Banker: We're giving out a lot of loans, but we're not seeing a lot of income from those loans, but we need to give out more loans, So what do we do? How do we get more capital, so we can give more bad loans?

Banker 2: Well I think I have an idea for us, how about we do this, we take the loans that we've got, and then we sell them. we sell them as assets. We say 'these loans will be paid back, and if they're not than then they'll be worth way more in the end anyway, and so the loans will have a great deal of worth. We'll sell them off, and people will buy them up like hot cakes, and they'll be so excited, and here's an idea: We'll give them different names! so the bad mortgages, we'll name 'Triple A' and we'll say that they're the best of the bad mortgages! and then the really bad mortgages we'll name 'Triple B' which sounds way better than 'really, really bad mortgages'! And then the ones that stink like elephant diarrhea on a hot day, we'll just not name those ones at all, and give people really great interest rates on those securities!

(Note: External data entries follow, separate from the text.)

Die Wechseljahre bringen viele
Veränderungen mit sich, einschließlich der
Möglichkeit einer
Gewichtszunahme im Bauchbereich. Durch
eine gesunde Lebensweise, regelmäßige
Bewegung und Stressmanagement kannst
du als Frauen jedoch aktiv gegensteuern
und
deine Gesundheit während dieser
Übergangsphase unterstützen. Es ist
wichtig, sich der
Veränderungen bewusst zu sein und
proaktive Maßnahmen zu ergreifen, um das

Banker 1: Oh my God, that kind of sounds like a good idea! And people will just buy them and we'll get more money so we can loan more money out! But wait a second if that bad mortgages all turn out to be bad, aren't we just screwing ourselves? I mean yeah we end up making more money in the short term, cause we can make a loan and then make money on that loan by selling the loan, but in the long term aren't we going to be screwed?

Banker 2: Ah ho you have the wrong vision. You see, you're looking into the future. What you need to do is think about next quarter, because that's what our investors are thinking about! You need to think about how much money we'll be making in the immediate future! Thinking two or three years down the line is not something we do here in the financial sector! And besides, housing prices will always go up and if not, the government will be there to catch us.

Banker 1: Why would the government be there to catch us?

Banker 2: Well because, my friend, if we go down, the country goes down. Don't worry they'll be there.

Two Years later

William: Aaaaaaaaaaww, I can't pay this mortgage payment! And my house is worth way less! Hold on a- let me get my calculator! D'aaagghh I knew it! My mortgage is worth way more than my house is! I can default on my mortgage and then get another mortgage and get a way better house for the same price! I'm totally gonna stop paying these mortgage payments!

Back at the bank

Banker 1: Hello?

Buyer of "securities": Hello, my name is Jeremy Hogart and I bought a bunch of your mortgage backed securities and I've recently discovered that they are worth absolutely nothing. WHAT THE FREAK IS GOING ON?

Banker 1: Very much my apologies for the inconvenience, yes lots of people bought them. In fact people bought them recently in the economies across the world, that it's possible that we may have triggered a somewhat of a tiny, massive global recession. Very sorry! Working on it right now, we'll get back to you. Please, do not call again. Bye.